The confluence of interest between advocacy groups, those who sell treatments, and those who prescribe them makes for a potent cocktail of influence, almost always pushing policy makers in one direction: more tests, more procedures, more beds, more pills. Few groups take a bird’s eye view, which would make it painfully clear that overdiagnosis and iatrogenic harm are an increasingly serious threat to human health and the rational use of public resources.
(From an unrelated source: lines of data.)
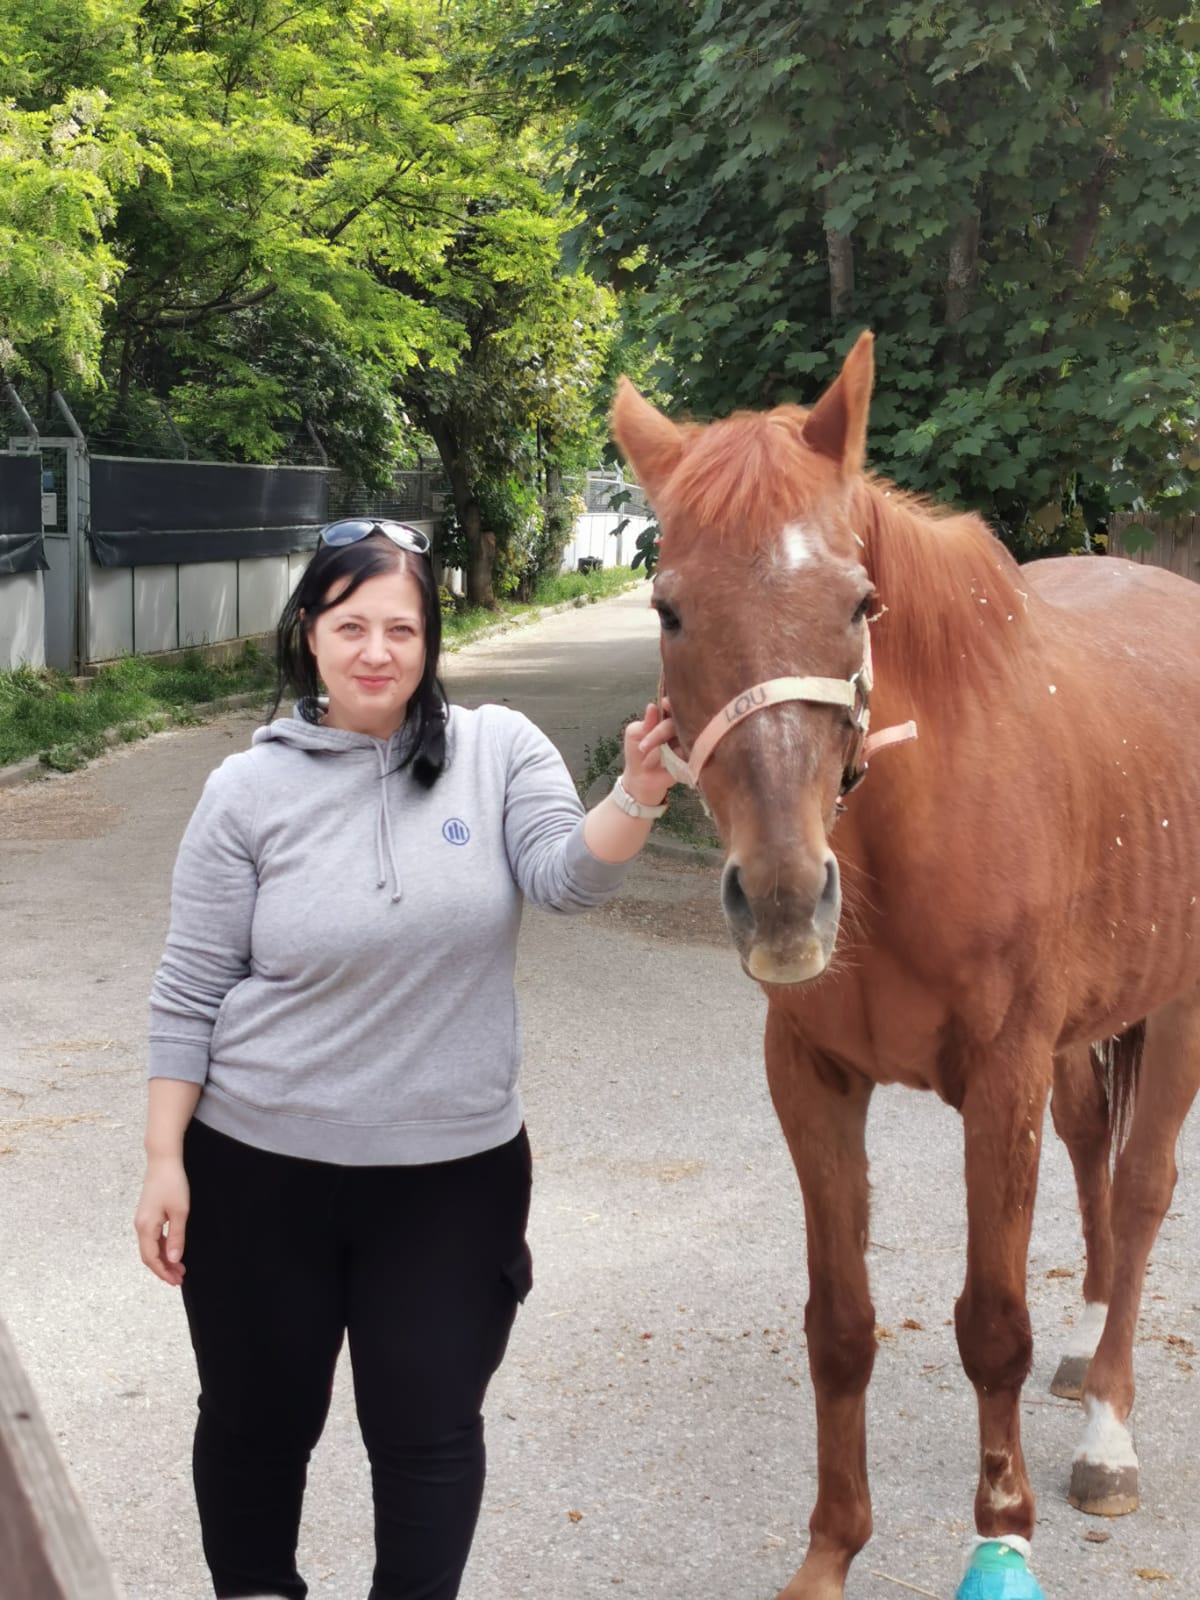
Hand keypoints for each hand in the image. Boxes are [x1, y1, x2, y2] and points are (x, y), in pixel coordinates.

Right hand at [134, 1155, 189, 1286]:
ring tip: (180, 1268)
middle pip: (149, 1255)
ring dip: (164, 1259)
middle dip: (164, 1269)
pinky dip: (162, 1247)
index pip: (151, 1258)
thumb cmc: (173, 1184)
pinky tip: (173, 1250)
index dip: (163, 1272)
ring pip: (151, 1247)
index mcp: (146, 1227)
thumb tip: (174, 1259)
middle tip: (180, 1278)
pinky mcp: (147, 1214)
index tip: (177, 1281)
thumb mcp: (180, 1212)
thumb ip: (176, 1237)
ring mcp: (142, 1220)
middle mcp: (140, 1226)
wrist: (163, 1160)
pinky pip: (152, 1237)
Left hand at [620, 699, 678, 807]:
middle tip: (642, 747)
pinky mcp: (691, 756)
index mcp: (664, 718)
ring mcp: (686, 741)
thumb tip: (652, 706)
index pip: (672, 705)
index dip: (670, 704)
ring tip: (647, 762)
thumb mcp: (634, 734)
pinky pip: (685, 753)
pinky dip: (670, 760)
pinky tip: (662, 766)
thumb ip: (645, 722)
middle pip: (676, 722)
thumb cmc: (636, 752)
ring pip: (680, 738)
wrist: (641, 779)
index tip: (664, 704)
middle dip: (658, 734)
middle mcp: (678, 727)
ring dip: (660, 751)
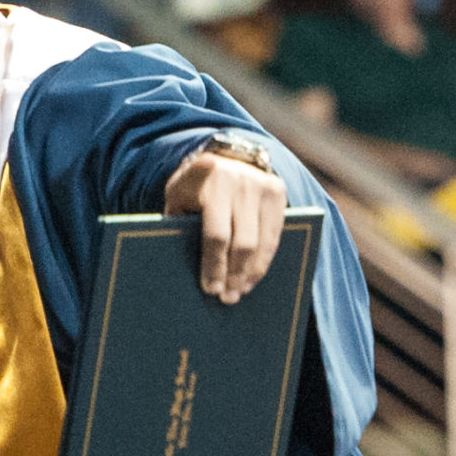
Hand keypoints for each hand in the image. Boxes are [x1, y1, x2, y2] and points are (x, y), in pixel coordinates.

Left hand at [164, 151, 286, 302]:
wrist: (225, 156)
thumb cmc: (194, 188)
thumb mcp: (178, 197)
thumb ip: (178, 222)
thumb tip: (181, 268)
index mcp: (206, 179)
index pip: (214, 233)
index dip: (213, 263)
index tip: (209, 289)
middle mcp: (237, 179)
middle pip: (240, 242)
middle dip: (232, 274)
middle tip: (225, 298)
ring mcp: (260, 184)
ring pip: (259, 241)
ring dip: (249, 272)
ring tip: (238, 292)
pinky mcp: (277, 191)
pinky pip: (274, 236)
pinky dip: (263, 261)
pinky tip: (251, 277)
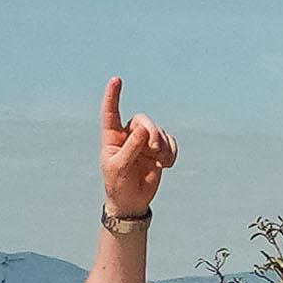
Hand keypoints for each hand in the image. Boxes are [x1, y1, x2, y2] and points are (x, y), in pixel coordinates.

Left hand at [96, 77, 175, 215]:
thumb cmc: (118, 184)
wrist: (131, 202)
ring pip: (159, 132)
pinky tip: (166, 165)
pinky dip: (171, 152)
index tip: (116, 80)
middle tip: (155, 149)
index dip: (113, 96)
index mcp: (112, 137)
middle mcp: (129, 136)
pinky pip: (170, 142)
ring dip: (163, 146)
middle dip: (152, 132)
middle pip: (143, 121)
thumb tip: (144, 130)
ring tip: (161, 163)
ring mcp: (145, 143)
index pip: (111, 113)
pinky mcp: (159, 151)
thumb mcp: (120, 167)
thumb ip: (131, 148)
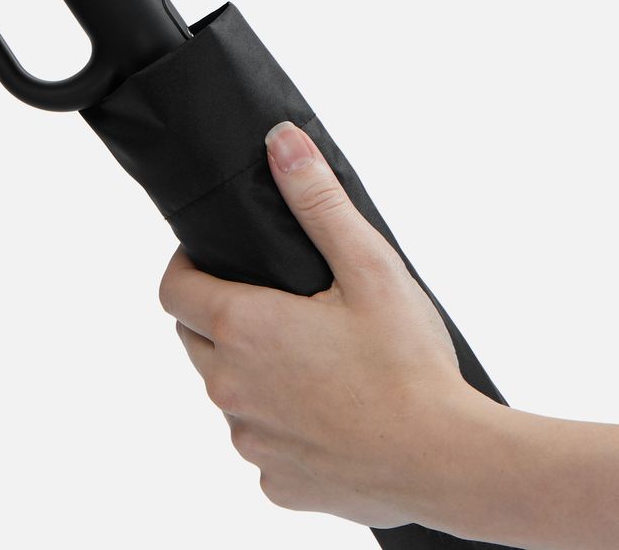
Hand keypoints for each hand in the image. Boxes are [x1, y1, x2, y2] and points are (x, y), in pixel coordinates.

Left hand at [158, 120, 482, 528]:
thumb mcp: (367, 266)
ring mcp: (249, 439)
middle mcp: (229, 387)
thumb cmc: (409, 364)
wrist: (451, 463)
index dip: (186, 268)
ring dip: (249, 371)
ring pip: (227, 391)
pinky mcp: (275, 481)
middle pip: (195, 338)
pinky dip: (279, 423)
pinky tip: (325, 412)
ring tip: (306, 358)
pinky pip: (260, 441)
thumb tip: (280, 142)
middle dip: (220, 316)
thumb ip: (316, 200)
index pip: (172, 289)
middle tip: (276, 305)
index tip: (214, 259)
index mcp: (241, 328)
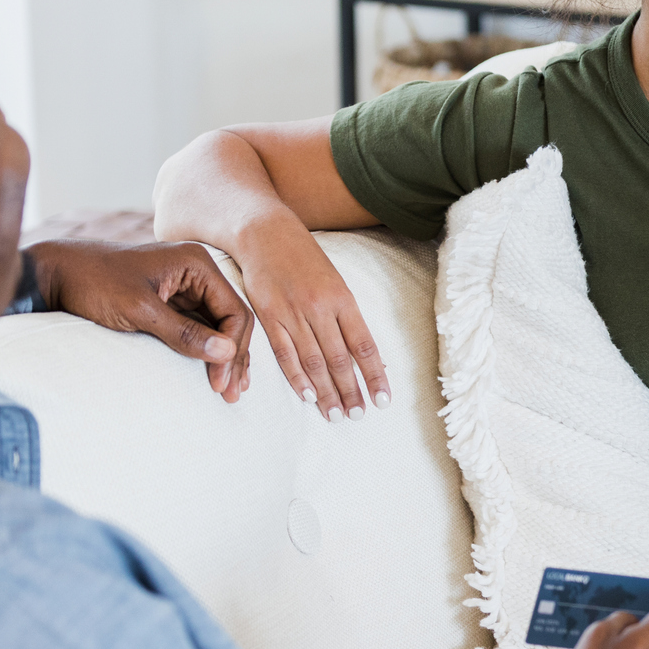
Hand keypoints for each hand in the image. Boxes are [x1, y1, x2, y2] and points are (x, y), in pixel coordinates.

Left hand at [28, 239, 253, 401]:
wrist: (55, 274)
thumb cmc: (93, 283)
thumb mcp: (139, 310)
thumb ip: (184, 332)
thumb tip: (227, 352)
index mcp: (196, 263)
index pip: (234, 310)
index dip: (232, 348)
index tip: (219, 381)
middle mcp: (196, 273)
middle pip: (231, 320)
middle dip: (234, 357)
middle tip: (231, 394)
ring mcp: (184, 287)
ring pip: (218, 327)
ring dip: (225, 357)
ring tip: (229, 389)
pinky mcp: (171, 302)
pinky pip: (199, 328)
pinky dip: (207, 350)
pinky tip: (214, 371)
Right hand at [234, 217, 390, 421]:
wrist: (266, 233)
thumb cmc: (306, 260)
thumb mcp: (336, 283)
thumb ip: (349, 319)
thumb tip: (368, 357)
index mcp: (343, 299)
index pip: (364, 346)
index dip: (374, 376)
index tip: (383, 400)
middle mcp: (320, 308)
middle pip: (339, 359)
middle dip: (350, 391)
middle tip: (357, 416)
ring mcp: (292, 312)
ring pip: (313, 361)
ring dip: (325, 392)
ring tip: (335, 414)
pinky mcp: (268, 315)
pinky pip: (284, 353)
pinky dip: (296, 377)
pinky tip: (306, 395)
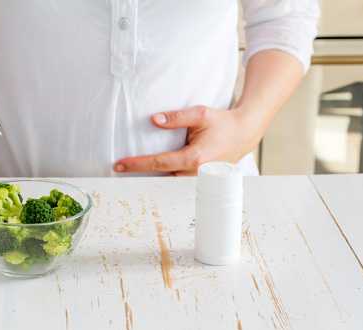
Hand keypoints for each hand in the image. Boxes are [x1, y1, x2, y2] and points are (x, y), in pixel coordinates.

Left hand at [114, 106, 261, 175]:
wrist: (245, 133)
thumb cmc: (223, 123)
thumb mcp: (200, 114)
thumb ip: (176, 118)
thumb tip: (153, 120)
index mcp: (194, 158)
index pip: (158, 163)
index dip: (137, 164)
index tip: (119, 164)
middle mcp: (196, 173)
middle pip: (161, 178)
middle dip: (140, 177)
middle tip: (118, 172)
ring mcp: (199, 180)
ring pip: (169, 183)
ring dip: (152, 179)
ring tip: (130, 174)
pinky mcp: (201, 181)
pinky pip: (178, 182)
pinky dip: (165, 179)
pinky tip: (153, 175)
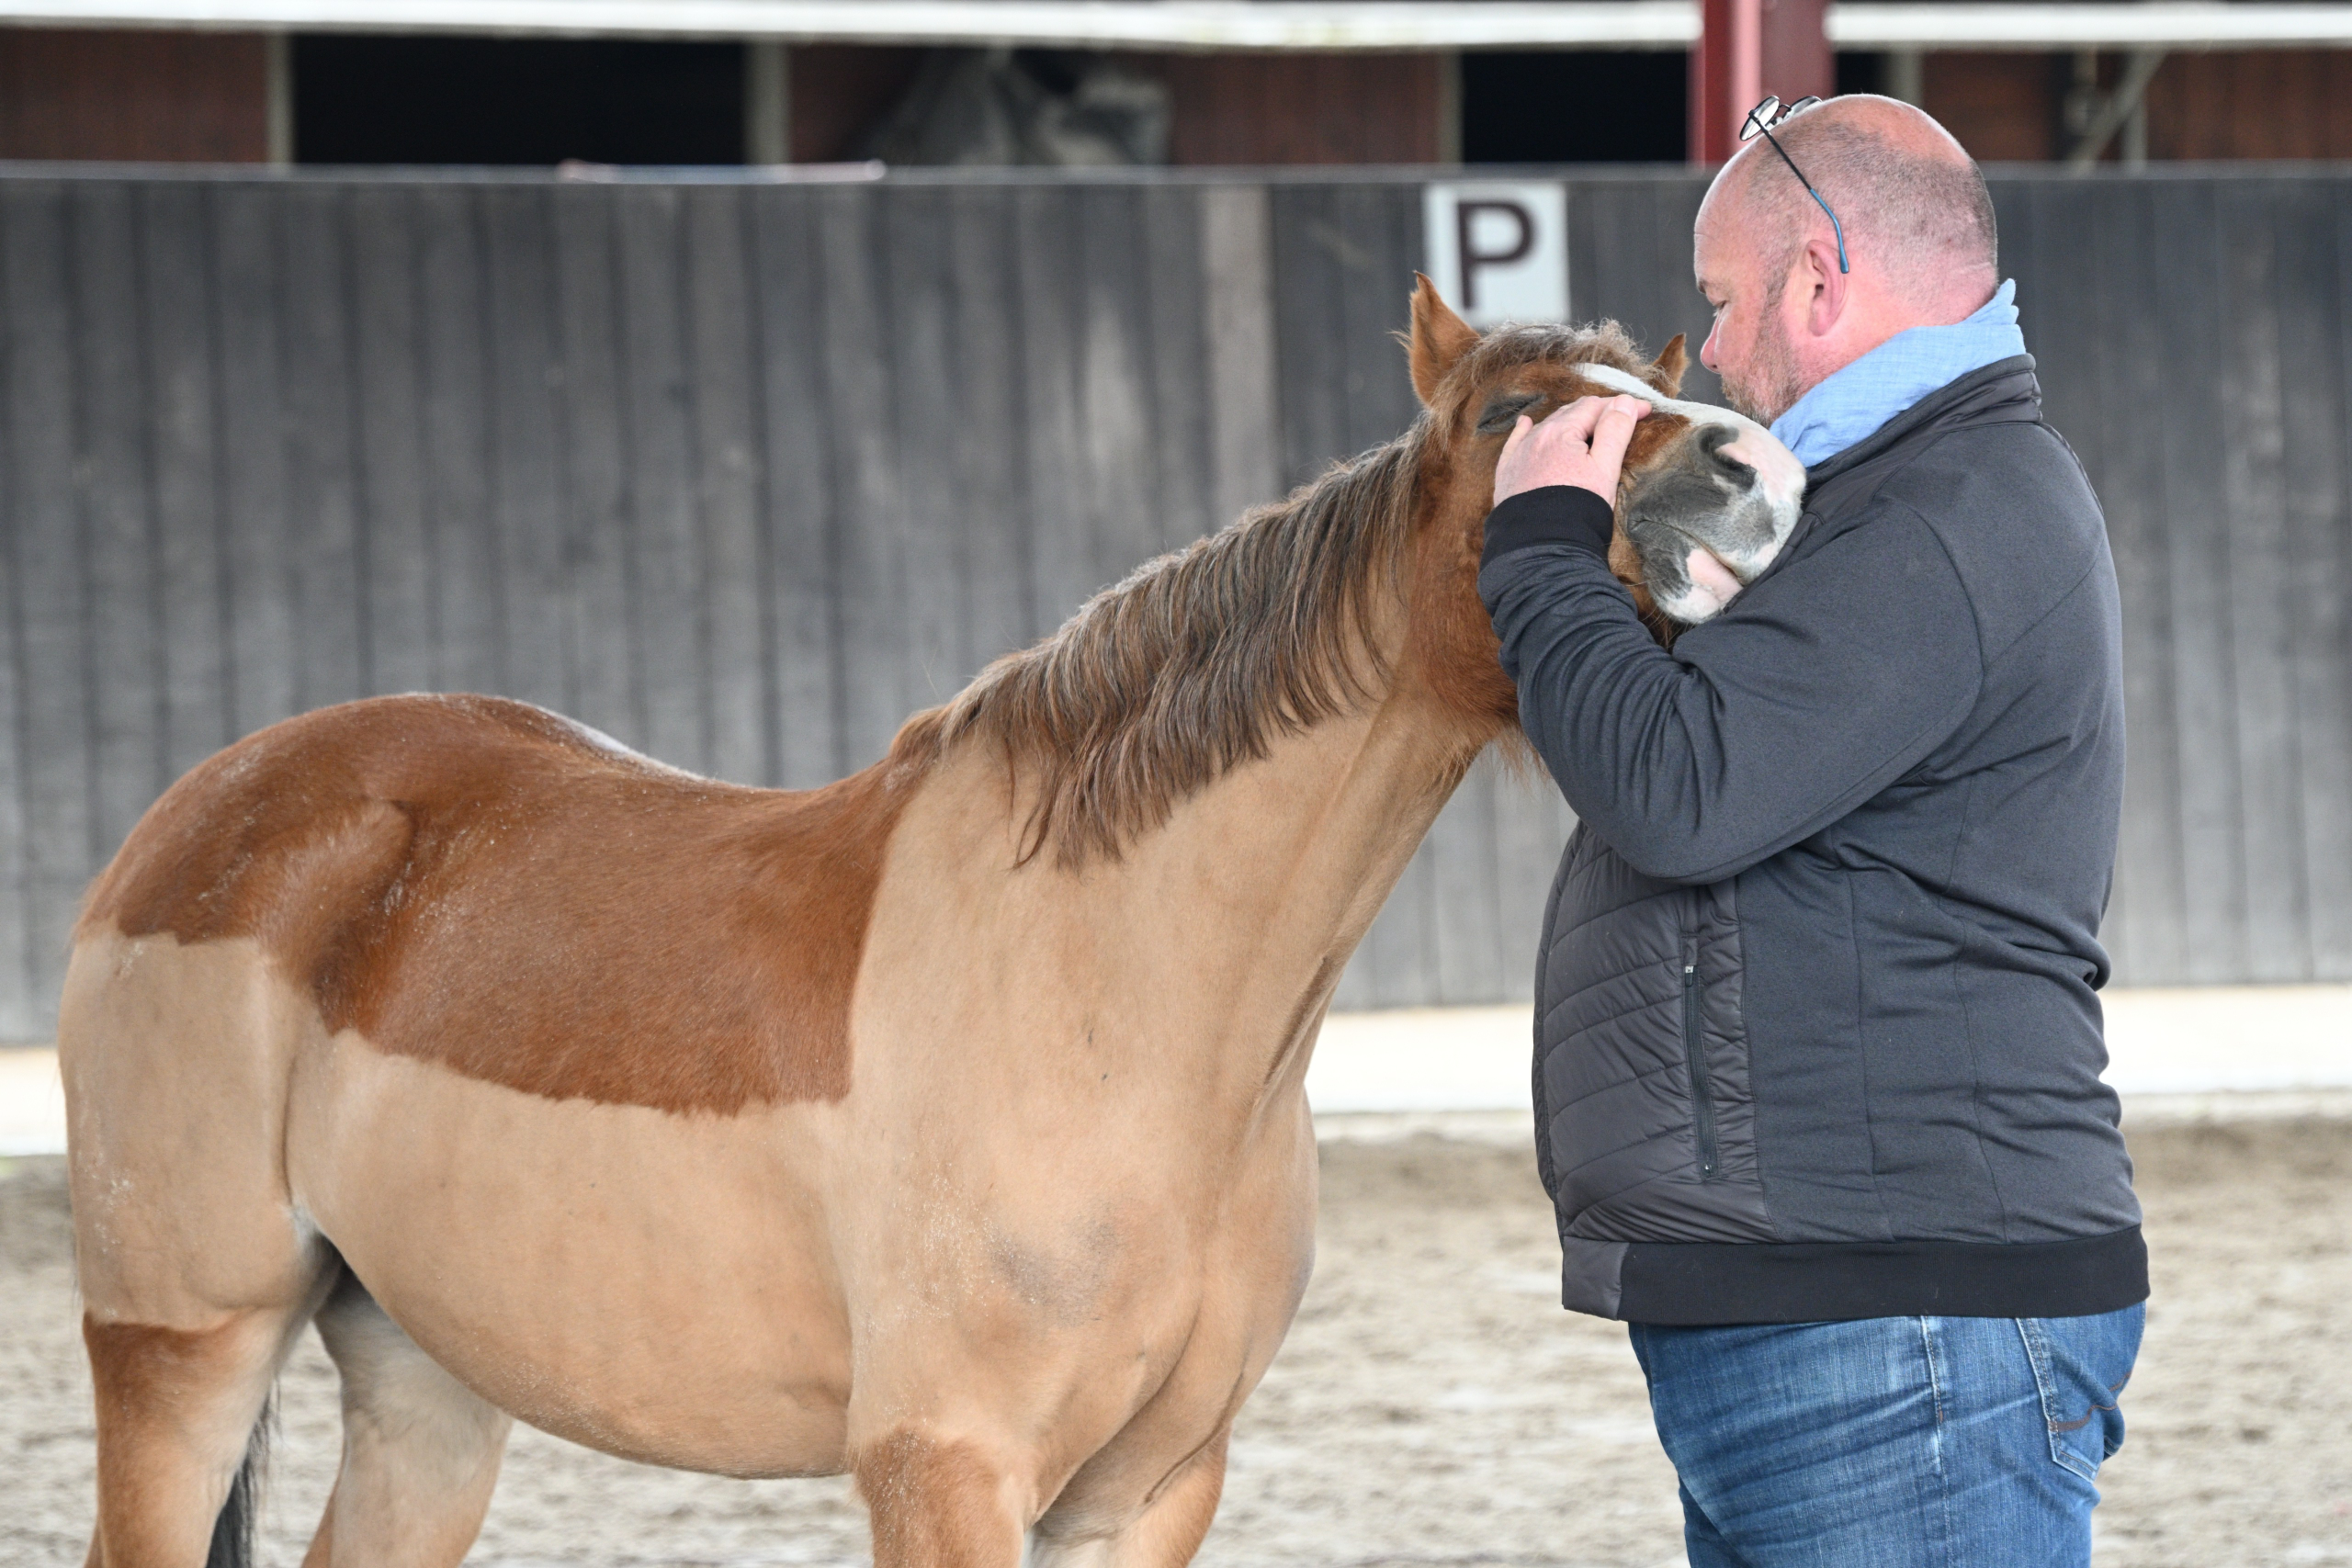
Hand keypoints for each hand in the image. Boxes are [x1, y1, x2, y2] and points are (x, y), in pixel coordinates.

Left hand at [1493, 394, 1648, 507]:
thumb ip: (1614, 431)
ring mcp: (1520, 454)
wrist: (1541, 548)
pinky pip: (1516, 442)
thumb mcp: (1604, 469)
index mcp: (1562, 432)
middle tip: (1623, 418)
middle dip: (1599, 411)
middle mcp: (1536, 437)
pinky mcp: (1508, 473)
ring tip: (1589, 423)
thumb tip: (1623, 402)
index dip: (1624, 406)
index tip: (1644, 411)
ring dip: (1570, 421)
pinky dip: (1526, 430)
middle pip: (1572, 413)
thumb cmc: (1578, 509)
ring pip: (1547, 425)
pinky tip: (1526, 423)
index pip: (1597, 406)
As someone reporting in this field for more than a decade, I sense that what’s often missing from the debate is a voice genuinely representing the public interest. Sponsored advocacy groups are quick to celebrate a new treatment or technology but slow to publicly criticise its limited effectiveness, excessive cost, or downright danger. And, like many journalists, politicians tend to be unnecessarily intimidated by senior health professionals and passionate advocates, who too often lend their credibility to marketing campaigns that widen disease definitions and promote the most expensive solutions.
The emergence of new citizens’ lobbies within healthcare, well versed in the way scientific evidence can be used and misused, may produce a more informed debate about spending priorities. Such citizens’ groups could routinely expose misleading marketing in the media and offer the public and policy makers realistic and sophisticated assessments of the risks, benefits, and costs of a much broader range of health strategies. Frightening figures—like the recent estimates of radiation risks from overused computed tomography scans (BMJ 2011;342:d947, doi:10.1136/bmj.d947) —would not fall straight from public consciousness but would feature in ongoing campaigns to make healthcare safer and fairer.
Gavin Mooney says that using “citizens’ juries” is another way to seek untainted public input into policy making. Randomly selected from electoral rolls, these small groups of around 15 citizens are given the information and the time to deliberate collectively on important questions of health funding, and Mooney says that in his experience with this experiment they invariably argue for more equity rather than for a crude rise in numbers of local hospital beds.
“People care,” Mooney says. His desire for more citizen engagement in health debates is part of a wider aim, he says, of enhancing democratic participation and rebuilding a lost sense of community. You may say he’s a dreamer, but he’s not the only one.